Riguardo alle condizioni di tassatività sostanziale e di tassatività processuale, richiamate nella sentenza del Consiglio di Stato in esame, giova ricordare due pronunce della Corte costituzionale in tema di principio di legalità e misure di prevenzione, adottate a seguito della sentenza de Tommaso della Corte EDU (sentenze n. 24 e n. 25 del 2019, depositate contestualmente il 27 febbraio 2019).
 
Tali sentenze hanno sgombrato il campo da «ogni equivoca sovrapposizione tra il concetto di tassatività sostanziale, relativa al thema probandum, e quello di cosiddetta tassatività processuale, concernente il quomodo della prova», chiarendo che solo il primo principio attiene al rispetto del principio di legalità; di contro, il secondo riguarda il modo in cui in giudizio si può procedere all’accertamento probatorio degli elementi della fattispecie e coinvolge il diritto di difesa (art. 24 Cost.) e il diritto a un “giusto processo” (art. 111 Cost. e art. 6 CEDU).
 
Ebbene, nella sentenza in esame il Consiglio di Stato ricorda che la giurisprudenza ha individuato:
 
·        sul piano della tassatività sostanziale, due forme di contiguità, compiacente o soggiacente, dell’impresa ad influenze mafiose, riscontrabili quando un operatore economico si lasci condizionare dalla minaccia mafiosa e si lasci imporre le condizioni da questa volute oppure quando questi decida di scendere consapevolmente a patti con la mafia per trarne vantaggio (cfr., ex multis, Cons.

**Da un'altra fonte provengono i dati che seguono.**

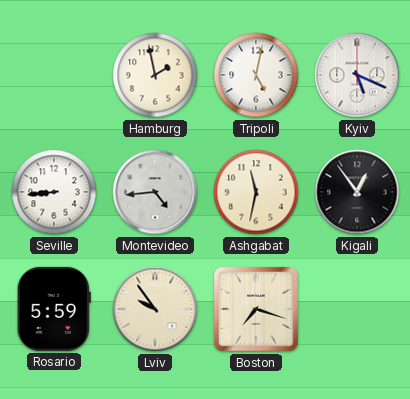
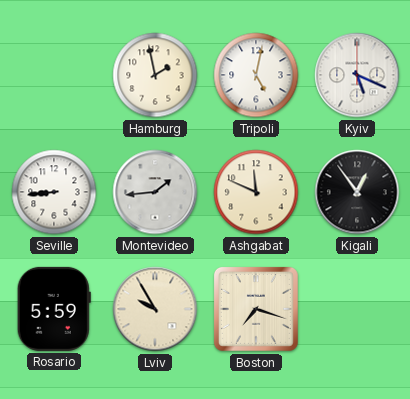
Montevideo: 4:44 -> 1:44
Ashgabat: 11:32 -> 11:49
Lviv: 9:54 -> 9:55
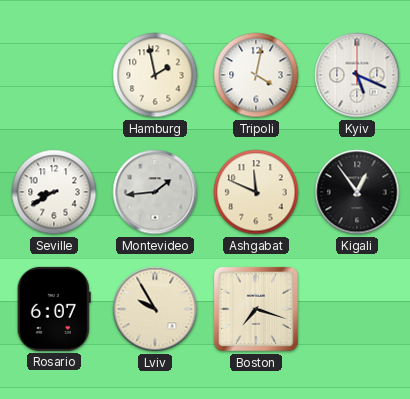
Tripoli: 5:02 -> 4:02
Seville: 8:44 -> 8:40
Rosario: 5:59 -> 6:07
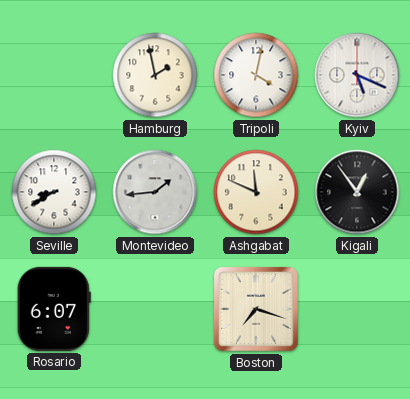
Lviv: 9:55 -> none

Stato, sez. III, sent. 3 maggio 2016, n. 1743);
·        sul piano della tassatività processuale, lo standard probatorio sotteso alla regola del “più probabile che non”, soggetta alla verifica della c.d. “probabilità cruciale”, la quale, nell’apprezzamento degli elementi indiziari posti a base del provvedimento prefettizio, impone di ritenere più probabile l’ipotesi dell’infiltrazione mafiosa rispetto a “tutte le altre messe insieme”, non richiedendosi infatti, in questa materia, l’accertamento di una responsabilità che superi qualsivoglia ragionevole dubbio, tipico delle istanze penali, né potendo quindi traslarsi ad essa, impropriamente, le categorie tipiche del diritto e del processo penale, che ne frustrerebbero irrimediabilmente la funzione preventiva.
 
Ciò che connota la regola probatoria del “più probabile che non” (contestata dall’appellante) è il vincolo per l’interprete di sviluppare un’argomentazione rigorosa sul piano metodologico, “ancorché sia sufficiente accertare che l’ipotesi intorno a quel fatto sia più probabile di tutte le altre messe insieme, ossia rappresenti il 50% + 1 di possibilità, ovvero, con formulazione più appropriata, la c.d. probabilità cruciale” (Cons. Stato, sez. III, 26 settembre 2017, n. 4483).
 
Le condizioni di tassatività sostanziale e di tassatività processuale, così enucleate, consentono una interpretazione costituzionalmente e convenzionalmente orientata della normativa in materia.
 
Ciò premesso, e venendo, nel concreto, il Consiglio di Stato ha ritenuto pienamente legittima, e immune da censura, proprio in virtù dei principi di diritto sopra ribaditi, la valutazione del primo giudice, confermando la legittimità della informazione antimafia.